## Data for this task
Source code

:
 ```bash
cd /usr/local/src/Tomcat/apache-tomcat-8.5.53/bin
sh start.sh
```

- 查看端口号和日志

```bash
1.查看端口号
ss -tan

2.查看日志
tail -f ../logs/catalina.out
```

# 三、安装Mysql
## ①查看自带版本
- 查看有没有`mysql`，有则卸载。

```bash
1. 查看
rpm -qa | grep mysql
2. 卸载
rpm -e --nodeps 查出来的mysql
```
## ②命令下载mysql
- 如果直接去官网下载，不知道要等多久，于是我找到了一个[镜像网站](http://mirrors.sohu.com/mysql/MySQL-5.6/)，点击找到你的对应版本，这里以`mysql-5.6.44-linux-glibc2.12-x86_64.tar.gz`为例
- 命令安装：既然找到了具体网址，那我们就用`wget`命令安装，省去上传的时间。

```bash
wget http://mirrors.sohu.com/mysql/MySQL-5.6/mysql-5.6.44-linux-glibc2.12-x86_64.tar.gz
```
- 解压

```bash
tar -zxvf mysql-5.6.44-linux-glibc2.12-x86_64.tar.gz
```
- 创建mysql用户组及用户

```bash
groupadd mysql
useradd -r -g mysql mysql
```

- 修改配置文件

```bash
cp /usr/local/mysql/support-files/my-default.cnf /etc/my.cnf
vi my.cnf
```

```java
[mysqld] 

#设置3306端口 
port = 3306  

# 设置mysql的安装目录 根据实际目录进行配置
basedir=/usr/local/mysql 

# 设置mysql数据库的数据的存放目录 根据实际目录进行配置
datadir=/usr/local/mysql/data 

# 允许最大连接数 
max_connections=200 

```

## Instructions to follow
Your answer should be an exact transcription of the data above.

## Answer space
Source code

:
 ```bash
cd /usr/local/src/Tomcat/apache-tomcat-8.5.53/bin
sh start.sh
```

- 查看端口号和日志

```bash
1.查看端口号
ss -tan

2.查看日志
tail -f ../logs/catalina.out
```

# 三、安装Mysql
## ①查看自带版本
- 查看有没有`mysql`，有则卸载。

```bash
1. 查看
rpm -qa | grep mysql
2. 卸载
rpm -e --nodeps 查出来的mysql
```
## ②命令下载mysql
- 如果直接去官网下载，不知道要等多久，于是我找到了一个[镜像网站](http://mirrors.sohu.com/mysql/MySQL-5.6/)，点击找到你的对应版本，这里以`mysql-5.6.44-linux-glibc2.12-x86_64.tar.gz`为例
- 命令安装：既然找到了具体网址，那我们就用`wget`命令安装，省去上传的时间。

```bash
wget http://mirrors.sohu.com/mysql/MySQL-5.6/mysql-5.6.44-linux-glibc2.12-x86_64.tar.gz
```
- 解压

```bash
tar -zxvf mysql-5.6.44-linux-glibc2.12-x86_64.tar.gz
```
- 创建mysql用户组及用户

```bash
groupadd mysql
useradd -r -g mysql mysql
```

- 修改配置文件

```bash
cp /usr/local/mysql/support-files/my-default.cnf /etc/my.cnf
vi my.cnf
```

```java
[mysqld] 

#设置3306端口 
port = 3306  

# 设置mysql的安装目录 根据实际目录进行配置
basedir=/usr/local/mysql 

# 设置mysql数据库的数据的存放目录 根据实际目录进行配置
datadir=/usr/local/mysql/data 

# 允许最大连接数 
max_connections=200 

```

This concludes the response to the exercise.